アクアリウム社が運営している『Shell(シェル)』は世界でも広く流通している電子マネーだが、日本の高度政令都市では、Shellが通貨として使用されている。中でも、建設時からアクアリウム社を起用している結波市は、日本円が使用できないほどだ。
高度政令都市で暮らしている学生達が所持している学生証に、Shellが電子マネーとして使用されているのは有名だ。
これは本来、電子マネーが持つ迅速な決済システムという利点よりも未成年者である学生達に、現金を持たせない、という点が大きい。
学生達のほとんどは、親元を離れ、高度政令都市で寮生活を送っている。自分達の目が届かない場所で生活しいている彼らが、何にお金を費やしているのかを心配するは、親としては当然だろう。
学生証というIDとして機能しているモバイルを介することによって、Shellは彼ら、学生達にとって有害な商品の購入を止めることができる。
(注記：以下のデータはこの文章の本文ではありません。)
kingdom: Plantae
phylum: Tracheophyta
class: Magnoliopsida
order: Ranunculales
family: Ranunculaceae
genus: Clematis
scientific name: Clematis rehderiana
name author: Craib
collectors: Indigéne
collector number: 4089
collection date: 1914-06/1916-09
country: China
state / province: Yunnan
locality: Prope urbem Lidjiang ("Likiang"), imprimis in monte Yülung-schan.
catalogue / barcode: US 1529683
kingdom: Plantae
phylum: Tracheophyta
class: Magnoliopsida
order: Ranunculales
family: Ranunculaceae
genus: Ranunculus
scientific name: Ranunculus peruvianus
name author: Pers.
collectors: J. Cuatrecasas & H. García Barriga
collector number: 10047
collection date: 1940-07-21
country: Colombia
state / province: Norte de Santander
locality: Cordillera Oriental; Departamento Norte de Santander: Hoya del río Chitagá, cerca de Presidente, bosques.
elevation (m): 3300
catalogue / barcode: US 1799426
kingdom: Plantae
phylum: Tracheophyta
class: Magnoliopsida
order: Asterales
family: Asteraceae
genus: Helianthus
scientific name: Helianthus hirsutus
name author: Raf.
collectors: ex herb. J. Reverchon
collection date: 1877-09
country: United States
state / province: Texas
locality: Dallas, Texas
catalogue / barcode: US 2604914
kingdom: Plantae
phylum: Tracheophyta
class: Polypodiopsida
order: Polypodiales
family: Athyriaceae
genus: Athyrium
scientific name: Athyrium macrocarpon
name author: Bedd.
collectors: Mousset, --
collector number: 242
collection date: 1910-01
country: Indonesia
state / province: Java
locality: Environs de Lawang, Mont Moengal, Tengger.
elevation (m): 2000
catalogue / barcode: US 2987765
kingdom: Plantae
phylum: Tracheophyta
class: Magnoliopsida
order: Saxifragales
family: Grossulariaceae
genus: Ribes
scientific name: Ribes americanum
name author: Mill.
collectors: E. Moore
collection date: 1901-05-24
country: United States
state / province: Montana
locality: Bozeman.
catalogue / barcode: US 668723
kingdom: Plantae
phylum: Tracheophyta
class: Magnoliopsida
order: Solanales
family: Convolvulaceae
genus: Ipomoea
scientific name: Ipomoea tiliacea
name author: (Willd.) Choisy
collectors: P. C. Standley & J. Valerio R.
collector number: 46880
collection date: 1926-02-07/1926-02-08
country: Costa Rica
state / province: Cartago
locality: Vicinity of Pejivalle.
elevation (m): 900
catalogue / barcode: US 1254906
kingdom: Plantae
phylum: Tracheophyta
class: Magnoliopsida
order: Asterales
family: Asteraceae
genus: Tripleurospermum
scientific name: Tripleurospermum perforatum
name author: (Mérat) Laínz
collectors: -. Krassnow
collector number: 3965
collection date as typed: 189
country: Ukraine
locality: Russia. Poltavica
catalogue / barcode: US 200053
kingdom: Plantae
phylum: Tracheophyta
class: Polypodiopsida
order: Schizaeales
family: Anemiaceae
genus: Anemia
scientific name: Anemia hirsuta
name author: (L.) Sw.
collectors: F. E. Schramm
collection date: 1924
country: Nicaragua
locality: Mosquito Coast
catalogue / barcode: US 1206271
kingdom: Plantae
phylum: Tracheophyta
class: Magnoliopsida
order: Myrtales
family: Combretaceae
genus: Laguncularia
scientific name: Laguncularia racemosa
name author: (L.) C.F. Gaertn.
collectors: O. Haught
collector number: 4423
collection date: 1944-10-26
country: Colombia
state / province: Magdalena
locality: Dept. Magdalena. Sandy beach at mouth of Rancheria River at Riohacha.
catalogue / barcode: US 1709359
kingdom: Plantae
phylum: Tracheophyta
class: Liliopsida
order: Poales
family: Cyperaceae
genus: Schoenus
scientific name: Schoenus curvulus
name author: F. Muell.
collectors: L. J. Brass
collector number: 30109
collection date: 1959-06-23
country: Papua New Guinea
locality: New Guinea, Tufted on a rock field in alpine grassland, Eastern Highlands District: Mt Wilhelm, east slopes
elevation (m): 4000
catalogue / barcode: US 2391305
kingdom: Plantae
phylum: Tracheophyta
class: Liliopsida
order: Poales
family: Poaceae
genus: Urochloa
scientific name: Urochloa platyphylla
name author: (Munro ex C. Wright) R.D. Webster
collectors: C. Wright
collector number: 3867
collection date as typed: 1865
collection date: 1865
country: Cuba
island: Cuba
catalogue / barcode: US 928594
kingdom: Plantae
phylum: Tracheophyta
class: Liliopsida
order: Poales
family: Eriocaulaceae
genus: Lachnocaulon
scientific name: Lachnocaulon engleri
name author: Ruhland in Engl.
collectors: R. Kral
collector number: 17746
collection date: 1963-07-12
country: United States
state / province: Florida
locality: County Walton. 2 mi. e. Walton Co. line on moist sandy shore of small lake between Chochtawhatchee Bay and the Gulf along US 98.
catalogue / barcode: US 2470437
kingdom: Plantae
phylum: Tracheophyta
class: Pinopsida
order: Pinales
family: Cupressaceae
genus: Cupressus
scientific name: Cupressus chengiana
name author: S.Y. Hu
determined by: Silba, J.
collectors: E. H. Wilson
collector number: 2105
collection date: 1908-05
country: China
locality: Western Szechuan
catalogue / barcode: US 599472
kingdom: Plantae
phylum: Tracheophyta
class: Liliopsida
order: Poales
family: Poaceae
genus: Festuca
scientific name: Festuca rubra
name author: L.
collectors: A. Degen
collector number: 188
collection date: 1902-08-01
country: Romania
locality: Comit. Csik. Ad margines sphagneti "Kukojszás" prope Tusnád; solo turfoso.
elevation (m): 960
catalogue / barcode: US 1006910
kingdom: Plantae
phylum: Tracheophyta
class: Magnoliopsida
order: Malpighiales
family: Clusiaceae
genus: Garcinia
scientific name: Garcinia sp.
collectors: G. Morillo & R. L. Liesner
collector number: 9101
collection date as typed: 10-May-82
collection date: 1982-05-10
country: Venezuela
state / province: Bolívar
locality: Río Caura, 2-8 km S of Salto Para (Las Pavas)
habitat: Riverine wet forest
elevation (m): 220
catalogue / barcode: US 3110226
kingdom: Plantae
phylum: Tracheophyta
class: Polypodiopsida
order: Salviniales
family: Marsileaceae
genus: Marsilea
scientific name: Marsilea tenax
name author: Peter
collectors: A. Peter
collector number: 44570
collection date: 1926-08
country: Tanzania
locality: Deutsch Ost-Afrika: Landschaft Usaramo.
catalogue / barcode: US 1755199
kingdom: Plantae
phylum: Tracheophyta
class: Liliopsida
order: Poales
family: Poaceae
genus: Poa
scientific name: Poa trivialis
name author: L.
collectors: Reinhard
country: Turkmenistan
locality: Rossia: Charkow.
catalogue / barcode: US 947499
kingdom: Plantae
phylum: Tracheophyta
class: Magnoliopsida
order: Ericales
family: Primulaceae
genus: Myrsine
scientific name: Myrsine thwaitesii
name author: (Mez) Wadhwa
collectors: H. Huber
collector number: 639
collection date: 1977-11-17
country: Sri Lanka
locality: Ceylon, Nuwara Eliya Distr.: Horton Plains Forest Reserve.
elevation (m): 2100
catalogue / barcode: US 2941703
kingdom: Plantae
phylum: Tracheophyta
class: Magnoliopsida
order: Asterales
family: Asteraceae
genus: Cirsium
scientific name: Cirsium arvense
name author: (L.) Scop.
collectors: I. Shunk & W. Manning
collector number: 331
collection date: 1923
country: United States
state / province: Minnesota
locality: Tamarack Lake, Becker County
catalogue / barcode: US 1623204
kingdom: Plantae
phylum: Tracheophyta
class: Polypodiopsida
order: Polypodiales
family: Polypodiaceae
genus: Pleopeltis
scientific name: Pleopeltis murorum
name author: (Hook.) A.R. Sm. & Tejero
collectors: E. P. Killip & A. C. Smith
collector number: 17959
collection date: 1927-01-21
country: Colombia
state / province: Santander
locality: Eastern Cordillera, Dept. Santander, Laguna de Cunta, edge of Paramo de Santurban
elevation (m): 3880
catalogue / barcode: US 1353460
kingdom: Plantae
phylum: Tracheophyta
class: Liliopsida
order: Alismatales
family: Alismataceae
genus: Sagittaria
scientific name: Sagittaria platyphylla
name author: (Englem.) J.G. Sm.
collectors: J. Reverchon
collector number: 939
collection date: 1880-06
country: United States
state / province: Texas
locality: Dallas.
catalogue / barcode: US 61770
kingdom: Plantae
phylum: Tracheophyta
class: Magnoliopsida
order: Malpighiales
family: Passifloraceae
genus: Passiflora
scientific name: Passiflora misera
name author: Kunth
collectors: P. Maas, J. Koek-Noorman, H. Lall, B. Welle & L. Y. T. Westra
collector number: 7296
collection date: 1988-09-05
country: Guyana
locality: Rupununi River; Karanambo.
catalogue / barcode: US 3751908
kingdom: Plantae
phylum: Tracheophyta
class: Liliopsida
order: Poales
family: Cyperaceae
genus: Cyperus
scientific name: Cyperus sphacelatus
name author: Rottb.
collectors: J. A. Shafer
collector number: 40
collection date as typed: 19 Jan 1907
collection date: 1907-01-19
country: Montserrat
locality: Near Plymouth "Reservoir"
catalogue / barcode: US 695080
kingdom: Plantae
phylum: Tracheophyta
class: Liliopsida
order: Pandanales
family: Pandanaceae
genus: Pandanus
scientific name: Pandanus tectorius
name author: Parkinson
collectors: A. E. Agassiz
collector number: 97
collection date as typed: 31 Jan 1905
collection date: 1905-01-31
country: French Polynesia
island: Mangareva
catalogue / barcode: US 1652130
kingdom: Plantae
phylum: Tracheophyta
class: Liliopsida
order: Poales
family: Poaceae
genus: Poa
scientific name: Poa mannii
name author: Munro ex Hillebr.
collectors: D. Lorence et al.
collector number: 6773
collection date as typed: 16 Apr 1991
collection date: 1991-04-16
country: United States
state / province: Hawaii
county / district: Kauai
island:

タバコやアルコール類、成人誌といった商品の購入をさせないのはもちろんだが、その他、不正な金品の取引に彼らが関わることを阻止することもできるため、高度政令都市で、Shellを通貨として使用するのは学生の親達から大いに歓迎された。
また、電子マネーというデジタル情報によって商品の売買が記録されるため、どの地域でどんな商品に人気が出ているのかもリアルタイムで企業は知ることができるため、それが徹底している高度政令都市は、若者向け商品を開発している企業が、先んじて新商品やサービスを試す場としている場合が多い。
このShellが持つ売買情報は、いつ、どこで、なにを購入にした、のかまで詳細に記録されているが、企業に提供されるのは非常に限定的な情報にすぎず、プライバシーの侵害にはならない。
また、子供の売買情報を閲覧できるようにするべきだという要望は、当初から生徒の親達から多く出ていたが、この意見に対して、Shellを運営しているアクアリウム社は「たとえ、親族であろうとも第三者にShellの売買情報を閲覧できるようにするのは規約違反となるため、今後も考えていない」と明言している。
高度政令都市に隣接する土地に暮らしている住民や学生に会いに来た親などは、プリペイド方式でShellでの決済が可能となるShellカードを購入してから足を運ぶことをおすすめする。
Shellでの決済システムが徹底している結波市などでは、その境界線に位置している名護市やうるま市、恩納村などでは、結波市との経済流通の活性化の点から広くShellを扱うようになってきている。
今後、Shellは電子マネーとして確固たる地位を築いていくのだろう。